Rewrite the entries below with "locality" replaced by "site" and nothing else changed. Leave out the pictures.
BEGIN SOURCE RECORDS
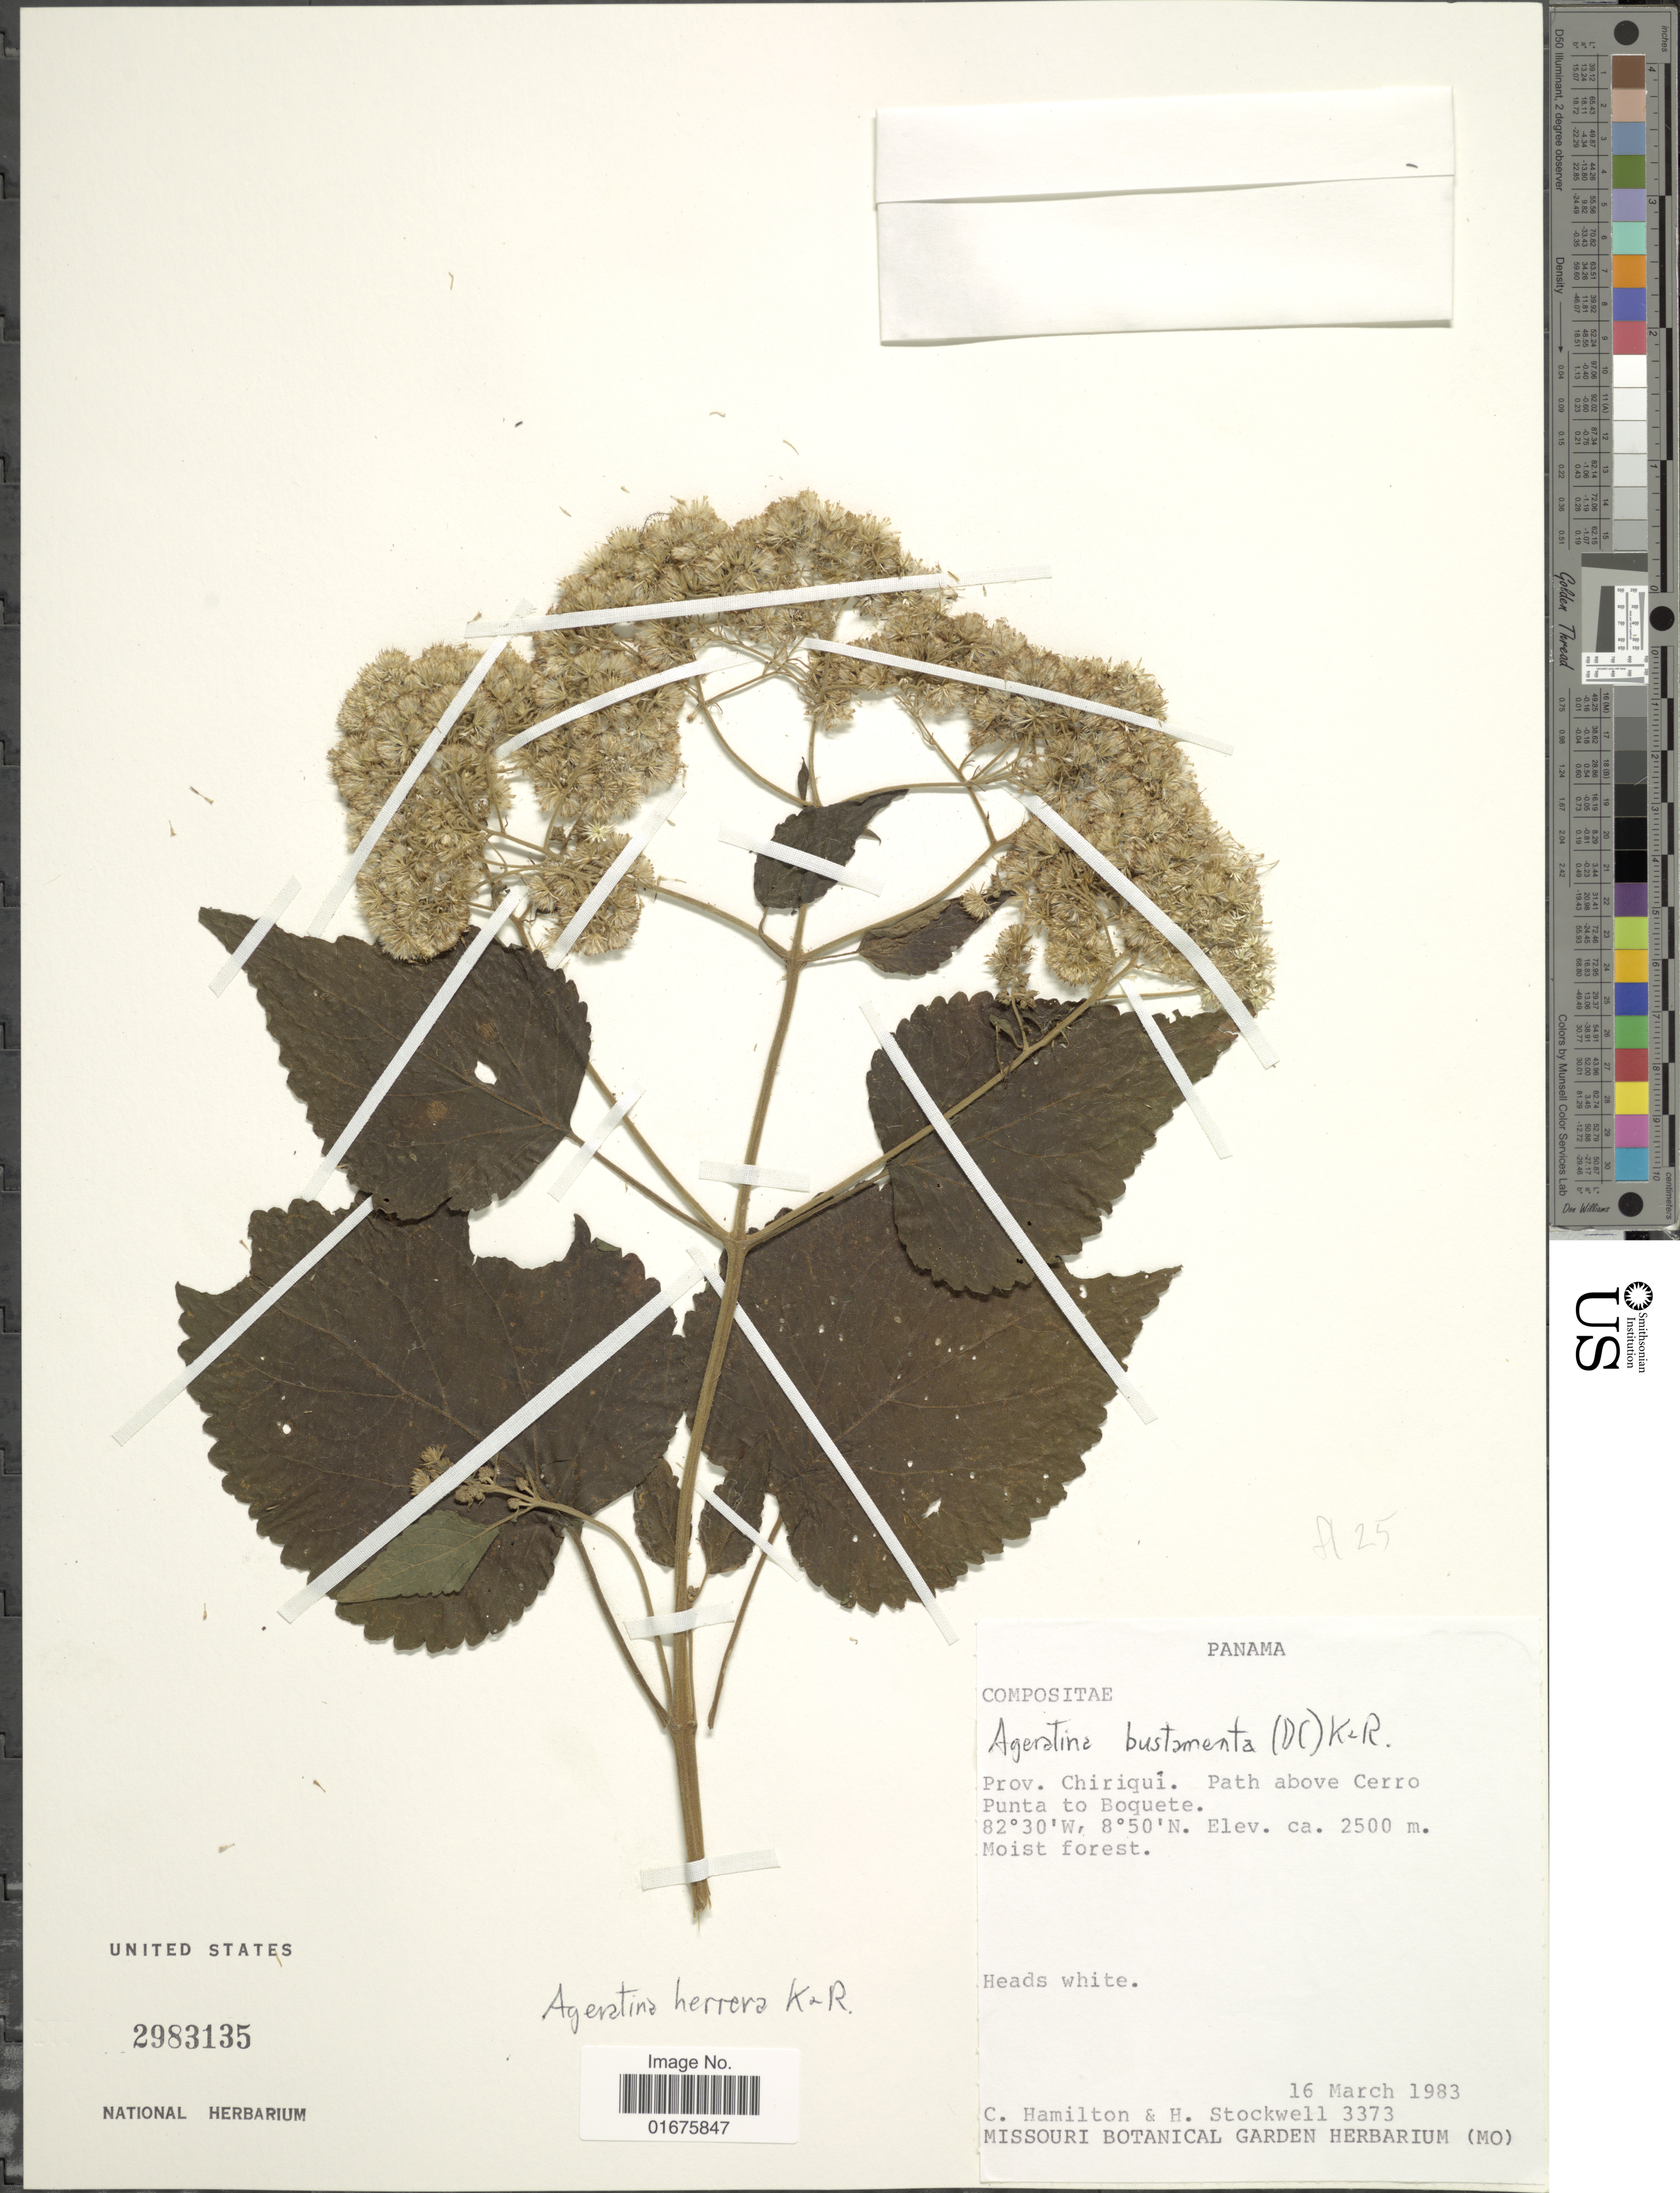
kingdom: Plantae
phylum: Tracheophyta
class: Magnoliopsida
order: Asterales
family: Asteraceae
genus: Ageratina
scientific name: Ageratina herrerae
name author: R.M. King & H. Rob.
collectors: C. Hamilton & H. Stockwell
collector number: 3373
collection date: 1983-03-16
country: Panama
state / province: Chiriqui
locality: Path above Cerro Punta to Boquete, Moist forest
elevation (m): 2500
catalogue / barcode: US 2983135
END SOURCE RECORDS
## RESPONSE
kingdom: Plantae
phylum: Tracheophyta
class: Magnoliopsida
order: Asterales
family: Asteraceae
genus: Ageratina
scientific name: Ageratina herrerae
name author: R.M. King & H. Rob.
collectors: C. Hamilton & H. Stockwell
collector number: 3373
collection date: 1983-03-16
country: Panama
state / province: Chiriqui
site: Path above Cerro Punta to Boquete, Moist forest
elevation (m): 2500
catalogue / barcode: US 2983135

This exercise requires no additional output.